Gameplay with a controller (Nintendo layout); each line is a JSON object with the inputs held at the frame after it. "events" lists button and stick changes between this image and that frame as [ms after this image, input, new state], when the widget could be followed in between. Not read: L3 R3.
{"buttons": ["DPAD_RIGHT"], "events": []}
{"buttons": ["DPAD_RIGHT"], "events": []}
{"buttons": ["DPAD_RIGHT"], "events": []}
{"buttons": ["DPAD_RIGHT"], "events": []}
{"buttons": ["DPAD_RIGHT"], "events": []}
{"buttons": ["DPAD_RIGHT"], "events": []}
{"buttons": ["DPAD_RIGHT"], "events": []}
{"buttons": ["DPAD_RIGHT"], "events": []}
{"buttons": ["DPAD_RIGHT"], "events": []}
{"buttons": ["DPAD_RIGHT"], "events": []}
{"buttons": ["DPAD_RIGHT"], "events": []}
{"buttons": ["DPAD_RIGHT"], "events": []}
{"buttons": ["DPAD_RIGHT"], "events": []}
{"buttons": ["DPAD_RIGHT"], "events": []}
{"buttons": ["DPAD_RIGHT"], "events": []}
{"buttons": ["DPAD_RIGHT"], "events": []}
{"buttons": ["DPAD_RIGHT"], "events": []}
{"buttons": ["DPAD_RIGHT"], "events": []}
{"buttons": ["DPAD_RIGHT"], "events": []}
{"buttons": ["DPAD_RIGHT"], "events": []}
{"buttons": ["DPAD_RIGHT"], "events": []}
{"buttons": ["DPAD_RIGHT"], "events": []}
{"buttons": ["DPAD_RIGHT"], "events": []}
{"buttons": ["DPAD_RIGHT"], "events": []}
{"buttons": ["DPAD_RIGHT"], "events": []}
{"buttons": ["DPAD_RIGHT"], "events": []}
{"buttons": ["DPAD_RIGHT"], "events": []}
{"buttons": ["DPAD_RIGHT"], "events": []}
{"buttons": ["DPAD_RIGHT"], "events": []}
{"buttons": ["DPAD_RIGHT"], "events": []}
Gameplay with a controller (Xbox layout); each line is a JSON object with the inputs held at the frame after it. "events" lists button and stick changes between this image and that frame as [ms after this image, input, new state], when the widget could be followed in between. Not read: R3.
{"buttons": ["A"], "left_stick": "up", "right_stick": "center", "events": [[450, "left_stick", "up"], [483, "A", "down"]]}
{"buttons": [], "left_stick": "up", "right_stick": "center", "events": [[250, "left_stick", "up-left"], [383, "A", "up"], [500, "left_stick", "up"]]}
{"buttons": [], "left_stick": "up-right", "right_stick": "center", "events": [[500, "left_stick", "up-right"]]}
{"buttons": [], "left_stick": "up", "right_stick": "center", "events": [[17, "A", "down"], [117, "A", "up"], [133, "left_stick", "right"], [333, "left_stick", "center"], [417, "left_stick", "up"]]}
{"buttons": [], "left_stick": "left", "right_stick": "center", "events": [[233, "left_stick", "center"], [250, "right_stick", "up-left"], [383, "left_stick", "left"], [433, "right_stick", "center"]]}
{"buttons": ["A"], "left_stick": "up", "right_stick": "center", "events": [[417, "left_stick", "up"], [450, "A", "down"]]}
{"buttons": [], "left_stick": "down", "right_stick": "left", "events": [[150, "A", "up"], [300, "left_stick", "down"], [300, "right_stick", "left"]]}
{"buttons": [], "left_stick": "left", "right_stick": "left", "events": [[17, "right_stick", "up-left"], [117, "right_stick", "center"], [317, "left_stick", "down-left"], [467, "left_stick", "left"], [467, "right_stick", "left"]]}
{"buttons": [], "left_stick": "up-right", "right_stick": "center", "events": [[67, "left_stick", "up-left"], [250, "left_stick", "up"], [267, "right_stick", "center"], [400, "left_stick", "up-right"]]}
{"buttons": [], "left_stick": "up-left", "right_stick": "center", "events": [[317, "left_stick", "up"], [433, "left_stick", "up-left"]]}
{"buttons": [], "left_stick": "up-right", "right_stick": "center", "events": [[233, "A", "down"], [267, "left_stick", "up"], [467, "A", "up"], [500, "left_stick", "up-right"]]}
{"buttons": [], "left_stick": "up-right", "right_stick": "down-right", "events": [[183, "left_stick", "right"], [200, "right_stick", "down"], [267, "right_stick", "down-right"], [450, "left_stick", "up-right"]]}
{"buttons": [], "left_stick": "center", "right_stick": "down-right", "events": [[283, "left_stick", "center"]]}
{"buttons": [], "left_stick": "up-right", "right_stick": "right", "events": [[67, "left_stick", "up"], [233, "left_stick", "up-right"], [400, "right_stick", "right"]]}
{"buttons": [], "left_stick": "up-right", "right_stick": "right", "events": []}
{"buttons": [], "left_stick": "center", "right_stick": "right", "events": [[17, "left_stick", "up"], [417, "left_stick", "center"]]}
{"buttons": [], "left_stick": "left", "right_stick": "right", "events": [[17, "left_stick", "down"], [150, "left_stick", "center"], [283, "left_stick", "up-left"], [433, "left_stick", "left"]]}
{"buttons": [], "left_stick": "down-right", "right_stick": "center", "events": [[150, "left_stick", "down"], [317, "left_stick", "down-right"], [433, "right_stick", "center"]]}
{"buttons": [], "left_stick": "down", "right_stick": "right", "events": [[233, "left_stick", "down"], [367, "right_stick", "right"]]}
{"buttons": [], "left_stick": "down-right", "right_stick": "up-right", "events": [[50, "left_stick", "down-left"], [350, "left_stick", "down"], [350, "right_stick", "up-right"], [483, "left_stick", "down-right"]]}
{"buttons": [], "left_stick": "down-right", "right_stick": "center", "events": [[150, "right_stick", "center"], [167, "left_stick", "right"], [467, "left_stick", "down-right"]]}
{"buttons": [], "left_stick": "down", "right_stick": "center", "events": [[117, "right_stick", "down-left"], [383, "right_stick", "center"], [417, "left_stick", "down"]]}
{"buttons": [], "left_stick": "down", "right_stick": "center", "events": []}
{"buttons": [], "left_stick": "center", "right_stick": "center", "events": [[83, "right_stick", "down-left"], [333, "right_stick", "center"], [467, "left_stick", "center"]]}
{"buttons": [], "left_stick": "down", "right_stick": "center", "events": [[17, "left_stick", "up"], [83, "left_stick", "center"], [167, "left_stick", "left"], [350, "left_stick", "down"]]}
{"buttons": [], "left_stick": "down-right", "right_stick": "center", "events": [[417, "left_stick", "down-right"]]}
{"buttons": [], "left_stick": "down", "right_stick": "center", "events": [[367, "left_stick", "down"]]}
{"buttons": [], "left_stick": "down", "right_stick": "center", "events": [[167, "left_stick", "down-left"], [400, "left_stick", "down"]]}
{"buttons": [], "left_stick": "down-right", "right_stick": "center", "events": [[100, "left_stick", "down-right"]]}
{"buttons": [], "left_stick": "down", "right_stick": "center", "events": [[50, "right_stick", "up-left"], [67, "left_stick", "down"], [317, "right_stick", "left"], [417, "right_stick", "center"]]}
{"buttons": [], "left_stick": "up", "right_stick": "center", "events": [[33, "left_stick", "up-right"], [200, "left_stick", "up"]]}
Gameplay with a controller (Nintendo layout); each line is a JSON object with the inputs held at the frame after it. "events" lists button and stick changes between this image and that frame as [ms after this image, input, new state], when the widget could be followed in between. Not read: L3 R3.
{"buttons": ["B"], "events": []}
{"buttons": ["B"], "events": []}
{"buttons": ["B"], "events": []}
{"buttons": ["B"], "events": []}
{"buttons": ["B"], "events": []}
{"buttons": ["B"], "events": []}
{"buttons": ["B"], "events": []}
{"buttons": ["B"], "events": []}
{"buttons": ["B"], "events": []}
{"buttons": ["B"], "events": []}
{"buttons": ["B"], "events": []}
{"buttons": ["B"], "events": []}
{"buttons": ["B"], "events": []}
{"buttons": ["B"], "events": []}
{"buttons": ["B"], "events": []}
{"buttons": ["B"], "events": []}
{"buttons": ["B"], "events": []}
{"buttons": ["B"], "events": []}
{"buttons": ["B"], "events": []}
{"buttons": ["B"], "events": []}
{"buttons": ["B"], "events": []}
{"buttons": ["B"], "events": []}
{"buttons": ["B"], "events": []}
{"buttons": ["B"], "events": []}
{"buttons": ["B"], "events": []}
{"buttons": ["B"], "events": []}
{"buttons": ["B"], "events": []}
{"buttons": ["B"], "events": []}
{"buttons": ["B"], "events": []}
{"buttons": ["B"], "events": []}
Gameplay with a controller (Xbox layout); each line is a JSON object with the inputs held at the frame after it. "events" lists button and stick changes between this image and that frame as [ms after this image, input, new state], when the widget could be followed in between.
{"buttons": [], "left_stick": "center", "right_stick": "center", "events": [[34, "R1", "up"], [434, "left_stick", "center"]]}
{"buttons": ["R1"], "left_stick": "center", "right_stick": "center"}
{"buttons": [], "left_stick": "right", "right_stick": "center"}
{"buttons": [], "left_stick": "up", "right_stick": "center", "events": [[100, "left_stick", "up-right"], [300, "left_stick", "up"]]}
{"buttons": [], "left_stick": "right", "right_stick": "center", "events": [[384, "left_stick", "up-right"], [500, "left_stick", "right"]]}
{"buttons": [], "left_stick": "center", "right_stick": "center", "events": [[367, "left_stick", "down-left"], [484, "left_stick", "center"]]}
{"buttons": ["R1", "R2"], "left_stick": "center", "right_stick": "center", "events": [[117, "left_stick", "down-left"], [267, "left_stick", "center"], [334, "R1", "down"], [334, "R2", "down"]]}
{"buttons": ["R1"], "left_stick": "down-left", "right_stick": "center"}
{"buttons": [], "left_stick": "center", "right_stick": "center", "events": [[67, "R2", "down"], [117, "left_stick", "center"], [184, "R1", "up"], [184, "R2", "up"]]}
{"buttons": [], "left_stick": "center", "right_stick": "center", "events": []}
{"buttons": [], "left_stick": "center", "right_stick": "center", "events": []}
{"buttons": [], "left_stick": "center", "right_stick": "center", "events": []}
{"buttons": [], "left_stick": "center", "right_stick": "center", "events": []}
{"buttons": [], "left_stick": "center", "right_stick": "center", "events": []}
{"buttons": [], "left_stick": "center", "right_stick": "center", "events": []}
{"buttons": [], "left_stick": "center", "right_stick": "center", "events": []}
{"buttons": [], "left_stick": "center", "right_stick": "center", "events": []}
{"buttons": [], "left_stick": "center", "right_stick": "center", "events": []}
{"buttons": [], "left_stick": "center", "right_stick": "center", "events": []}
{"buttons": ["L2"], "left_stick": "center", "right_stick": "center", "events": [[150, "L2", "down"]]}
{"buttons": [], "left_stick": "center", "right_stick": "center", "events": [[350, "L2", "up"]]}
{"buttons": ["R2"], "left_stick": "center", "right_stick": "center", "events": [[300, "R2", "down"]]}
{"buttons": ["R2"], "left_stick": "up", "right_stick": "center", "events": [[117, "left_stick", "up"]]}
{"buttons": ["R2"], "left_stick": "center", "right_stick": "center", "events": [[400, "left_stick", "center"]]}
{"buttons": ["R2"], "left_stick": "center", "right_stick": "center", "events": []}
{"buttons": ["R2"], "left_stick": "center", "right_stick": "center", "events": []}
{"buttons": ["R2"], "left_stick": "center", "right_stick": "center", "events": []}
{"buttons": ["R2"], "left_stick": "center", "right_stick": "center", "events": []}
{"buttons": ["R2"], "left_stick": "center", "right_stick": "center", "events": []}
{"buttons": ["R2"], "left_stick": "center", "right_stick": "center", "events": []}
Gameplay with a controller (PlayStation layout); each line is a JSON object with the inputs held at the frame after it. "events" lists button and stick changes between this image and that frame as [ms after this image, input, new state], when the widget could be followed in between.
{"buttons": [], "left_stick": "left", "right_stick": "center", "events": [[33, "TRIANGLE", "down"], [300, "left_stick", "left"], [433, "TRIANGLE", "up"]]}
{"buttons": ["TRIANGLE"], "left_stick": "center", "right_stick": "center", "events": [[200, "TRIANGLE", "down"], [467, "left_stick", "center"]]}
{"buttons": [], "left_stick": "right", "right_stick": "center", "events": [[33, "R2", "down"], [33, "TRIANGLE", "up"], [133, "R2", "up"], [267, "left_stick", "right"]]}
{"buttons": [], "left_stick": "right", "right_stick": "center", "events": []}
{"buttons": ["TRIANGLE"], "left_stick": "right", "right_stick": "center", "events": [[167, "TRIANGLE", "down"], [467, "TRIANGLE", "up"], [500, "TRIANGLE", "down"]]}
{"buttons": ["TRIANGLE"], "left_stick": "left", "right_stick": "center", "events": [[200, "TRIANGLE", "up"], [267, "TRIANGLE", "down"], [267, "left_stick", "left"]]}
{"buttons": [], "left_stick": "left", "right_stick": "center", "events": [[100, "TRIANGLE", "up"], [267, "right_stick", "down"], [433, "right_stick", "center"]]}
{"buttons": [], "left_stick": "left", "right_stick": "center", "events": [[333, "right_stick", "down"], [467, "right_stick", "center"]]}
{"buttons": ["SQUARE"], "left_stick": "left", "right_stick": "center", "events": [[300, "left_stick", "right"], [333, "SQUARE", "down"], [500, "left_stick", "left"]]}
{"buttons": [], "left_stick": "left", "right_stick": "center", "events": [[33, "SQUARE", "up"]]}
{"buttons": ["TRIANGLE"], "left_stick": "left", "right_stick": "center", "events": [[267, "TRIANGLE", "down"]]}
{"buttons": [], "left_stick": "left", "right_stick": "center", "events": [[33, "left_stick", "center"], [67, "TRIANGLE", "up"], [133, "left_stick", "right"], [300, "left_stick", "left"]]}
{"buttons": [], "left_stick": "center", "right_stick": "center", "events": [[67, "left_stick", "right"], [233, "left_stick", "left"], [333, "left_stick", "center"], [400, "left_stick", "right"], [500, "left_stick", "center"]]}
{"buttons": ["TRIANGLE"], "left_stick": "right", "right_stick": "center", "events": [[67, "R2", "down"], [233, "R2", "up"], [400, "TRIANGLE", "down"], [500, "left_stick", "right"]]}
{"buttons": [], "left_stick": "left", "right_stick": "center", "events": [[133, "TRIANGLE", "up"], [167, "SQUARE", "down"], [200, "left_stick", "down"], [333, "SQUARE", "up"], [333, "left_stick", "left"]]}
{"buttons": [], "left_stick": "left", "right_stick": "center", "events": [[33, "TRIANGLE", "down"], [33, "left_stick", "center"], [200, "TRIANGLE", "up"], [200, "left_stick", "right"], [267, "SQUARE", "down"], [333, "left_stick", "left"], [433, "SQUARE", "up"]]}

---------------

Locate the word "SQUARE" in the entries, and copy every line where it is found.

{"buttons": ["SQUARE"], "left_stick": "left", "right_stick": "center", "events": [[300, "left_stick", "right"], [333, "SQUARE", "down"], [500, "left_stick", "left"]]}
{"buttons": [], "left_stick": "left", "right_stick": "center", "events": [[33, "SQUARE", "up"]]}
{"buttons": [], "left_stick": "left", "right_stick": "center", "events": [[133, "TRIANGLE", "up"], [167, "SQUARE", "down"], [200, "left_stick", "down"], [333, "SQUARE", "up"], [333, "left_stick", "left"]]}
{"buttons": [], "left_stick": "left", "right_stick": "center", "events": [[33, "TRIANGLE", "down"], [33, "left_stick", "center"], [200, "TRIANGLE", "up"], [200, "left_stick", "right"], [267, "SQUARE", "down"], [333, "left_stick", "left"], [433, "SQUARE", "up"]]}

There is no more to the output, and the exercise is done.